During the course of a deputation regarding a planned condo development out on King Street West, the subject of parking came up. A lot. (Pun not intended but not shied away from either.) It has been my experience watching public debates on proposed high(er) rise developments throughout the downtown core of Toronto that parking is up the list of resident and business concerns. Which comes as a surprise to me, frankly. Density intensification, public transit concerns, these things I get. But parking?

Of course, business owners will beat that drum, intractable as they are in the mid-20th-century mindset that cars equal sales. No number of studies suggesting that may not be the case will convince them otherwise. Local residents, too, are leery of new apartment/condo developments not only because of increased congestion but because of the premium it puts on their street parking. In the face of these fears, developers claim that there’s seldom a dearth of parking spots in their new buildings as those buying condos downtown don’t seem to want them. Hear, hear. I say. Urban dwellers reducing their dependency on the automobile. That sounds about right.

Not so fast, says Councillor Pam McConnell, our Katherine Hepburn’s Eula Goodnight I think for no real good reason other than I’ve still got True Grit-ish things on my mind. She says that those buying condos pass on parking spots not because they don’t own cars but to save money. Councillor McConnell claims that spaces in the condominiums comes with a price tag anywhere from $20-30 K. Why pay that when you can buy a six month street parking permit for $60?

Wait. I’m sorry. What? Sixty dollars for six months of parking! Are you sure about that, Councillor McConnell? It’s 2011 not 1980. Nobody living in the downtown core could be paying $10/month for parking. You must have your facts and figures wrong.

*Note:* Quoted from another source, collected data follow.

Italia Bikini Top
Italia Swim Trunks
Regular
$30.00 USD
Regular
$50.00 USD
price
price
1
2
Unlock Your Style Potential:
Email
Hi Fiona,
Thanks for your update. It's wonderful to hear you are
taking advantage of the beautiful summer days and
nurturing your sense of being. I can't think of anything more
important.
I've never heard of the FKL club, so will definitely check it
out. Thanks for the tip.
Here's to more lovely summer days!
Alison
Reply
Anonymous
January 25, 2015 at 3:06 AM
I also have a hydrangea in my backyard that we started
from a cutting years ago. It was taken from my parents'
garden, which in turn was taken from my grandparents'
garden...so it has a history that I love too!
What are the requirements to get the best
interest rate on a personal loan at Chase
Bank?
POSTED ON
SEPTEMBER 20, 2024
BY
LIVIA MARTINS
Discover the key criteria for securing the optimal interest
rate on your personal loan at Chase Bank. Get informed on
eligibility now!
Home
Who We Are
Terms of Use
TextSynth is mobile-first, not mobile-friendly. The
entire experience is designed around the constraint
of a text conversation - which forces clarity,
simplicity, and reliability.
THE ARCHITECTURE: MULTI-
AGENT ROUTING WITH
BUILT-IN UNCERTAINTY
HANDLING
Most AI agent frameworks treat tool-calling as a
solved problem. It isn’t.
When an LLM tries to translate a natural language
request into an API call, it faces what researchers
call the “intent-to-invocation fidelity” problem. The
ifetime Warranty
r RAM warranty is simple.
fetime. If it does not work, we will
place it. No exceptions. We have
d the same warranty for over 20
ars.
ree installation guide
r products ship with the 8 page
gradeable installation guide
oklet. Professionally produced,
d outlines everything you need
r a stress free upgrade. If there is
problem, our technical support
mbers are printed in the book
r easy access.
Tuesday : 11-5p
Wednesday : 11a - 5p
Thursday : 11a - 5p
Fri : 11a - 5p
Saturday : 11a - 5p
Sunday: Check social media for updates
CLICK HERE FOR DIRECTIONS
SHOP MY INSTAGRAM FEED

Checking the city’s website and it turns out that the councillor’s numbers are, indeed, off. With no access to off-site parking, a resident will pay just under $15/month for their first vehicle. It’ll cost them under $40/month for any subsequent vehicles. If a resident wants to park out on the street just for the convenience of it, you know, they have access to off-site parking, they’ll be out of pocket slightly under $50/month. That’s about $12 a week, under $2 a day, to park on the street simply as a matter of convenience.

How’s that for your Gravy Trains?! In fact, if you want to guest street park your gravy train outside your house, the city merely asks you to hand over $21.18 for a week. That’s $3 a day for those of you not good with the long division. To park on a street in downtown Toronto.

The War on the Car indeed.

Now I know that parking is a mystifyingly visceral topic, driven more by some ancient sense of entitlement than by good economic/environmental sense. I own a car therefore I am allowed to put it right here at no extra cost to me whatsoever. It just seems outrageous that a city as purportedly under the fiscal gun as our current administration claims it is simply gives away huge tracks of its public space for peanuts. Yes, I called on-street parking ‘public space’ and I’m not the only one. In fact, I lifted the idea outright from a much smarter writer on city stuff over at Urbanophile. Parking on a city’s streets for chump change is not some inalienable right.

We’ve talked about this before and much brighter minds than ours deliberate over the concept of proper pricing for parking to maximize profits while mitigating congestion and the resulting environmental impact. But it doesn’t take a genius to conclude that Toronto, at least in terms of its handling of on-street parking, is simply acting as Santa Claus to drivers. If you own a car, you better be prepared to pay for it. That includes the real cost of parking. And the price of that is a lot more than pennies a day.